On gas engines, cast-iron exhaust manifolds are often cooled with raw water. In saltwater situations replace them every three to five years. Not so in fresh water, though. “I’ve got boats from the ’60s with original manifolds,” Fay says, adding that 10 years tends to be a minimum life. “If they fail, though, they can rot out and leak externally into the bilge, or they leak internally and you get water in the motor,” Fay says, but even this isn’t necessarily an engine killer in fresh water if caught early.
“With fuel-injected gas engines we often see antifreeze-cooled manifolds,” Strauss says. “But it’s an option that not all boats add. On the newest engines, the catalytic converter (a newly required component) is raw-water-cooled, but the rest of the system is cooled with antifreeze.”
Diesel exhaust manifolds are typically cooled with antifreeze. In recent years manifolds have seen a design shift to cooling exhaust gases less, thereby transmitting less heat to cooling systems overburdened as horsepower increases. This also increases exhaust gas volume and velocity, which increases power from a given-size turbocharger and boosts horsepower but also stresses those turbos and the exhaust system.
On marine diesels, sea water is typically injected into the exhaust just past the turbochargers and then routed overboard. Most diesels are fitted with stainless-steel exhaust elbows to accomplish this. These elbows last 10 years or more and are designed so water won’t flow back into engines if they leak. Replace them at the first sign of a leak though, or risk overheating rubber and fiberglass exhaust components and/or flooding the bilge.

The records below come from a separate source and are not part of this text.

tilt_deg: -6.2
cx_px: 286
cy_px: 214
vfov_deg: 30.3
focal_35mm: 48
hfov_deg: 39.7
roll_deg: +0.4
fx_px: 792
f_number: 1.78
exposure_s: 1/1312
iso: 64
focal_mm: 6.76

Gas engines almost always have cast-iron exhaust elbows. A leak can ruin an engine. Like raw-water-cooled manifolds, such exhaust elbows are replaced every three to five years in sea water, but can last many seasons in fresh water.
Raw-water pumps are similar on almost all marine engines. Change rubber impellers every year or two at the very least. Waiting until one fails means having to work to find all the pieces, typically lodged in the seawater inlet of gas or diesel heat exchangers or in the thermostat housing of open-cooled gas engines. Since silt and sea water wear bronze like sandpaper, Strauss replaces raw water pumps at 1,500 hours—half that on boats that often run in shallow water. Worn pump-cover plates greatly reduce pump efficiency. “You can usually flip the plate over,” Strauss says, turning the painted surface outside-in over the impeller.

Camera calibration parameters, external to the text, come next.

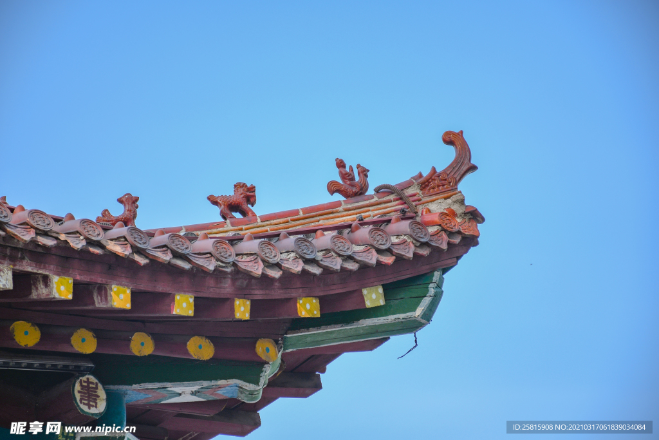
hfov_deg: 14.4
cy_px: 220
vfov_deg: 9.7
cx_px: 330
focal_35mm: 142
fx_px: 2600
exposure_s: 1/320
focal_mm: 95
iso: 100
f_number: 5.6
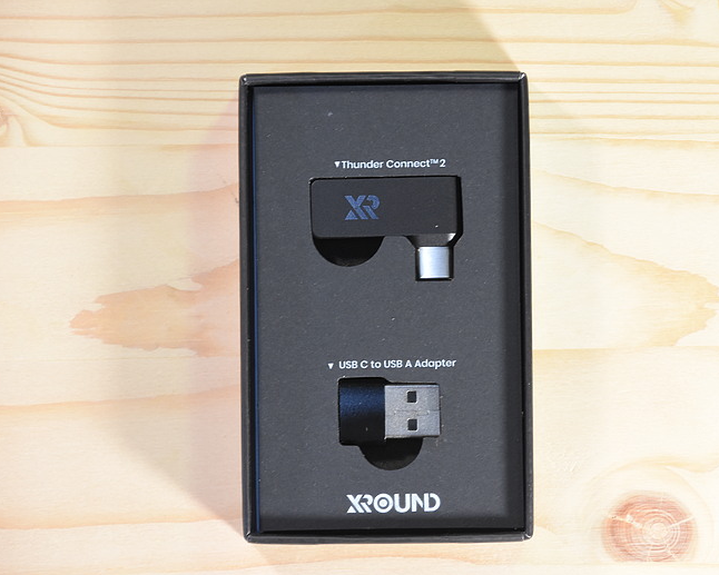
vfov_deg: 6.7
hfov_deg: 8.4
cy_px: 288
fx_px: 4886
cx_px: 411
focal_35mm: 230
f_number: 6
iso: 1600
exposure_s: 1/80
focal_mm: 135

Plastic coolant-overflow bottles mounted on bulkheads also require attention. “They’re the most neglected part of the cooling system,” Schloemer says. A pinhole in the hose that connects the overflow bottle to the engine will break the siphon between the two. “It has to be full when the engine is hot and then drain down as the engine cools,” he says. “That bottle can show everything is fine, but you could be gallons low on coolant. When the engine is cold, pull the cap on the expansion tank and check it there.”

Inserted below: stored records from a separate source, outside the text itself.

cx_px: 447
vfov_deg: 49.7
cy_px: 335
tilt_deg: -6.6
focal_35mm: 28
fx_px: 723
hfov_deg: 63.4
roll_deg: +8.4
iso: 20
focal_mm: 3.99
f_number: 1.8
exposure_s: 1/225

A warm cooling system might best stay sealed, however. Some electronic engines measure and interpret changes in cooling-system pressure as a leak, limiting rpm. Pressure sensors reset once engines cool completely. Knowing such cooling-system intricacies as well as understanding where raw water and coolant flow—and where they shouldn’t flow—can catch developing problems before they turn into costly repairs.